Mahjong ruleset, TeXed

As we've been playing more and more Mahjong (not the solitair version, the real thing) recently and just stumbeled upon #mahjong in rizon where we got linked a really really nice ruleset, here i though ... well, wouldn't it be nice to have this as a booklet printout so you can check the rules or yaku right at the table if you're unsure.

Okay, so after almost two days of fighting with XeLaTeX to get nice unicode support and fighting defoma for getting a nice font its finally done!

You can fetch the PDF here, the booklet printing (just print it, fold the whole stack in the middle (short-edge oriented) and staple it together) version as postscript is available here.

Also note that there might be a few mistakes due to the hardcore TeX action in the typesetting, feel free to report those to me to get 'em fixed.
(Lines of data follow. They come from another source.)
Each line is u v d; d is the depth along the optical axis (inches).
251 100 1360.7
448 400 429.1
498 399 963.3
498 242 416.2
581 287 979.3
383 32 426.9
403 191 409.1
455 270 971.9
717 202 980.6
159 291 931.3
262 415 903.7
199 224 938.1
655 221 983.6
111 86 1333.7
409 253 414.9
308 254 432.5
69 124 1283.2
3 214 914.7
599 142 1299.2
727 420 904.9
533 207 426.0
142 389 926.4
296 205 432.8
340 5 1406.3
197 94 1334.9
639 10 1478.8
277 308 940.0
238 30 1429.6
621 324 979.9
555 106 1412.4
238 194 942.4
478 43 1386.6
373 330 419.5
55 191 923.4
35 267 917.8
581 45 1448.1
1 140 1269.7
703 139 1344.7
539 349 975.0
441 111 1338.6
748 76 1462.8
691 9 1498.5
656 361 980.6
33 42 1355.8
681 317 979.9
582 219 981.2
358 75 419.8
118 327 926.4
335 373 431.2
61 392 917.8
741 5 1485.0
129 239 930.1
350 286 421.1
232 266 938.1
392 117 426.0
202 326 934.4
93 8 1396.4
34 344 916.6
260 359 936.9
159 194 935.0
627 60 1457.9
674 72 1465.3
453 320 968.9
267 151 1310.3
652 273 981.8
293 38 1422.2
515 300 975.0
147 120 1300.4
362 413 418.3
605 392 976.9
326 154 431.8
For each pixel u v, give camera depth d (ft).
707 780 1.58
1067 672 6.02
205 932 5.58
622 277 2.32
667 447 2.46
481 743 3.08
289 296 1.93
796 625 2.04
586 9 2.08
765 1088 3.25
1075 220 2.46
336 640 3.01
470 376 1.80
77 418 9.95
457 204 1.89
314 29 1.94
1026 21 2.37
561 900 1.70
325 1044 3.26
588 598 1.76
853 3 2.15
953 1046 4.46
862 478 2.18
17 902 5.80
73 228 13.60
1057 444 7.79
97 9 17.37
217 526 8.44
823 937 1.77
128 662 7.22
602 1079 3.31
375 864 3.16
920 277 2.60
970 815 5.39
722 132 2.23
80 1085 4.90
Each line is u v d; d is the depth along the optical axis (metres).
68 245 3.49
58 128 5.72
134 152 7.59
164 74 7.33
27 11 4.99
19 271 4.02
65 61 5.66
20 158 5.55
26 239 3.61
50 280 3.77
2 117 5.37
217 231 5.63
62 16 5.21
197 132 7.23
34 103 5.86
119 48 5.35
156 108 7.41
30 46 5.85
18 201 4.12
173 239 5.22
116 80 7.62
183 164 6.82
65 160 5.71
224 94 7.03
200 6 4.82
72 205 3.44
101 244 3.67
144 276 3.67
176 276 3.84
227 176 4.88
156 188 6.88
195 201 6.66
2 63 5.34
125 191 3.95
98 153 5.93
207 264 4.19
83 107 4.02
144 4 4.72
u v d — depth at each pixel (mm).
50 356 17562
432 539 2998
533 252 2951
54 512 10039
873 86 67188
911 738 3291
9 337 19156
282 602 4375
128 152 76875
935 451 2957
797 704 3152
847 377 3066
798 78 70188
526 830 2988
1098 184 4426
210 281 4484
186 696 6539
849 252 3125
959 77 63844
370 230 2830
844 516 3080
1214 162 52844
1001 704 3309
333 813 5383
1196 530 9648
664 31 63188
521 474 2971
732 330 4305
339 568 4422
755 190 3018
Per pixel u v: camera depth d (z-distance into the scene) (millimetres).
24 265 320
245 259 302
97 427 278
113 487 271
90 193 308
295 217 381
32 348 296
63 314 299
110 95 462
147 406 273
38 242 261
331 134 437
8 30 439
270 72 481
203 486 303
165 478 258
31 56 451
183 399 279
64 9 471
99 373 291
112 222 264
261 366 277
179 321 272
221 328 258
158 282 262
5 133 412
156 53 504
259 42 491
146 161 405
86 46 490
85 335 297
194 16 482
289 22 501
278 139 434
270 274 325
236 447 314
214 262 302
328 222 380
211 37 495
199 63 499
For errors in the original document please contact the original author or me.

I hope you're having your fun playing with those rule sheets, i hope they came out nicely :P. For a nice, short yaku overview just surf up here.

1Jan/100

Robust HTML Parsing (in Ruby)?

Have you ever wanted to parse information from some rather complex or totally broken (in terms of html standards compliance) website? Maybe you tried fighting that problem with regular expressions or DOM or SAX XML parser. If you did you probably ran into some problems: Maybe there were too many similar matches for your regex as there are repeating similar patterns in the website or your XML parser went crazy with invalid formatted or non-xhtml-compliant content?

I wanted to parse a website that had no RSS feed for changes and create a RSS feed. I first tried around with various of the ideas mentioned above but as the website is kind of "irregular" (every item is a slight bit different) and W3 validator shows over 11k of errors (in 1.1 transitional) i had quite some problems.

Until i found Rubies Hpricot, a HTML parser that lets you realize robust HTML parsing of fucked up formatted and non-standard-compliant content at ease.